• **Text passage**
Despite its historical significance and potential as a vital resource for addressing the city’s homelessness crisis, Knoll House has remained unoccupied by social housing tenants for an extended period. This begs the question: Why has the council overlooked the opportunity to utilise this facility as in-house supported accommodation? While homeless individuals have been placed in Eastbourne and the notorious Kendal Court, where cases of neglect have tragically led to deaths and suicides, the underutilisation of Knoll House remains a baffling oversight.
What the council did do during this time was use the site as a Property Guardianship, housing front line Key workers, of which almost 40 were evicted last year with just a few hours notice.

• **Challenge 1**
Return the stretch of the Knoll House passage from "What the council" through "few hours notice.".
• **Challenge 2**
Carry the Knoll House passage forward, starting after its final sentence.

[Data excerpts]
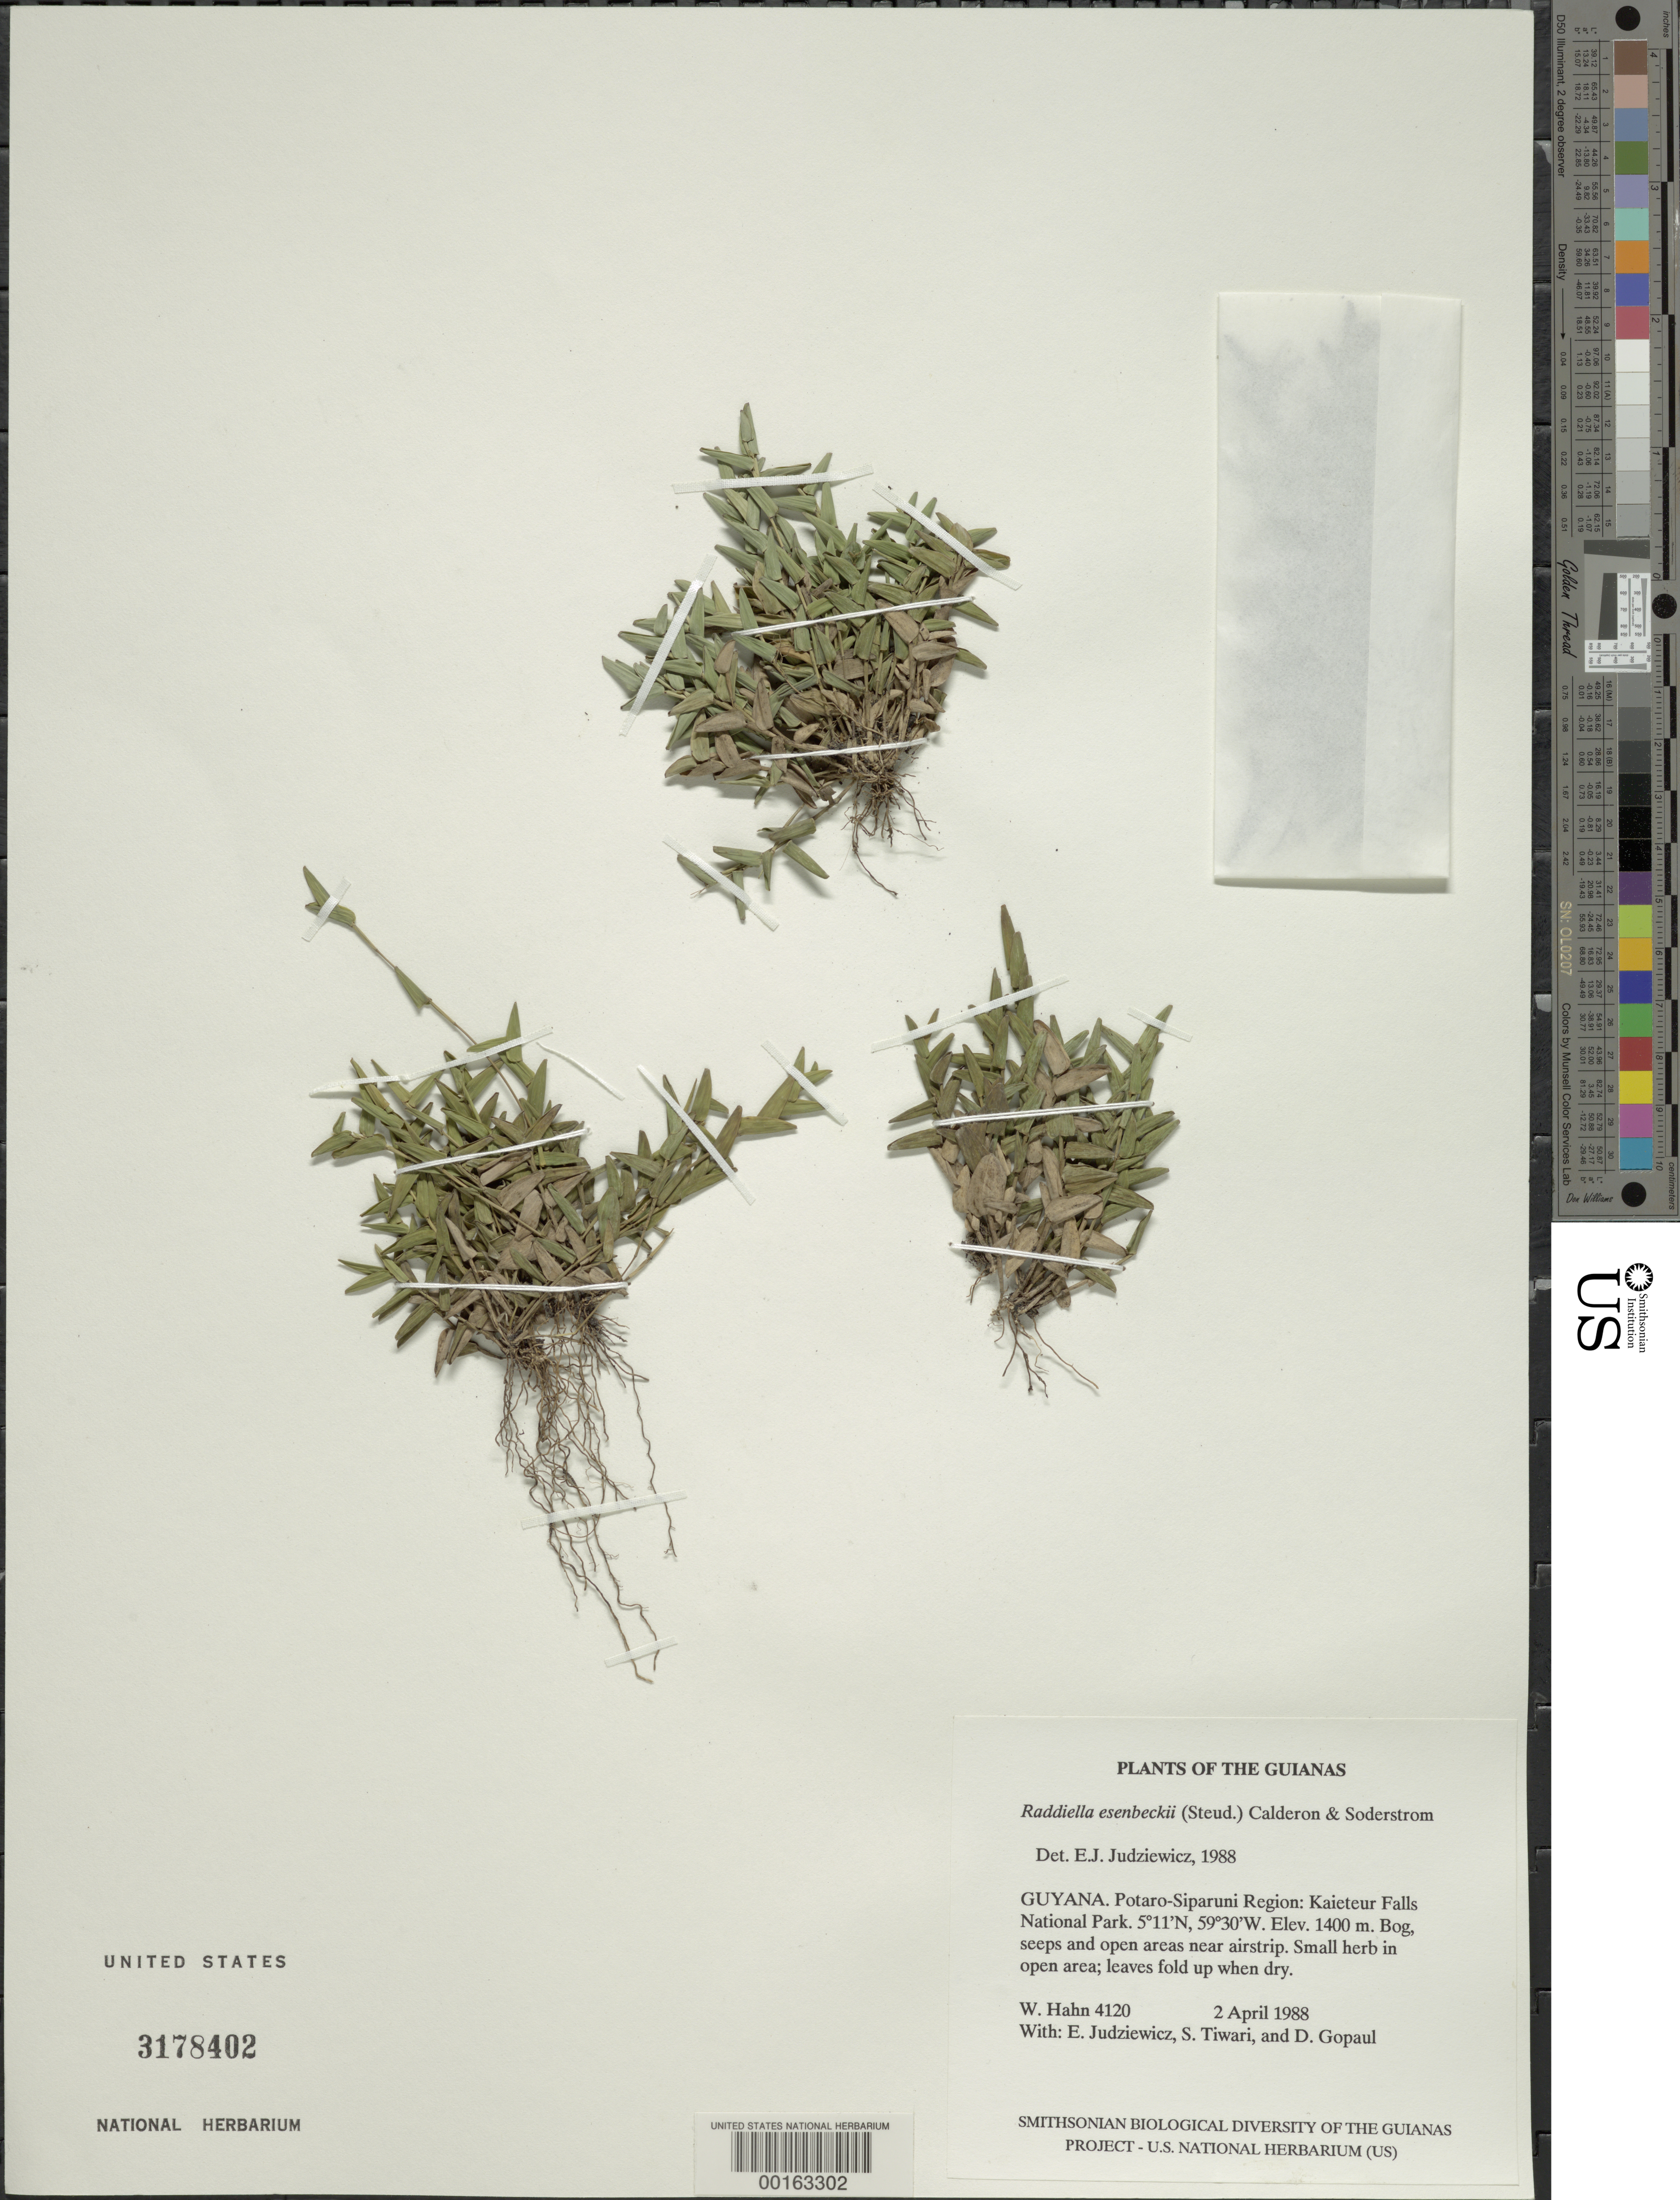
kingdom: Plantae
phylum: Tracheophyta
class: Liliopsida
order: Poales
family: Poaceae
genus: Raddiella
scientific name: Raddiella esenbeckii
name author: (Steud.) C. E. Calderón & Soderstr.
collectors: W. Hahn, E. J. Judziewicz, S. Tiwari & D. Gopaul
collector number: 4120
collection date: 1988-04-02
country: Guyana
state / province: Potaro-Siparuni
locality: Kaieteur Falls National Park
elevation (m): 1400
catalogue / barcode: US 3178402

• **Answer 1**
What the council did do during this time was use the site as a Property Guardianship, housing front line Key workers, of which almost 40 were evicted last year with just a few hours notice.

• **Answer 2**
A Call for Social Value:
The dire need for support among the homeless population is well-documented. Many of the 43 individuals who tragically lost their lives last year were on waiting lists for critical support services that were never provided. Instead, they were placed in overcrowded shared facilities that proved ineffective. Knoll House could have offered a mixture of high and low support, potentially accommodating specific needs such as providing separate floors for women and men. The council’s failure to consider this option raises concerns about their commitment to social value and the duty to house and support those in need.
Flawed Decision-Making Process:
The decision to demolish Knoll House appears to have been made hastily and without due consideration. In the January 2020 Health and Wellbeing Board Meeting, the focus was primarily on refurbishment as the preferred option. This decision was supported by the presence of court notices mandating the provision of wheelchair-accessible homes with local support services. However, the subsequent deviation from the agreed-upon refurbishment plan in favour of demolition raises serious doubts about the decision-making process.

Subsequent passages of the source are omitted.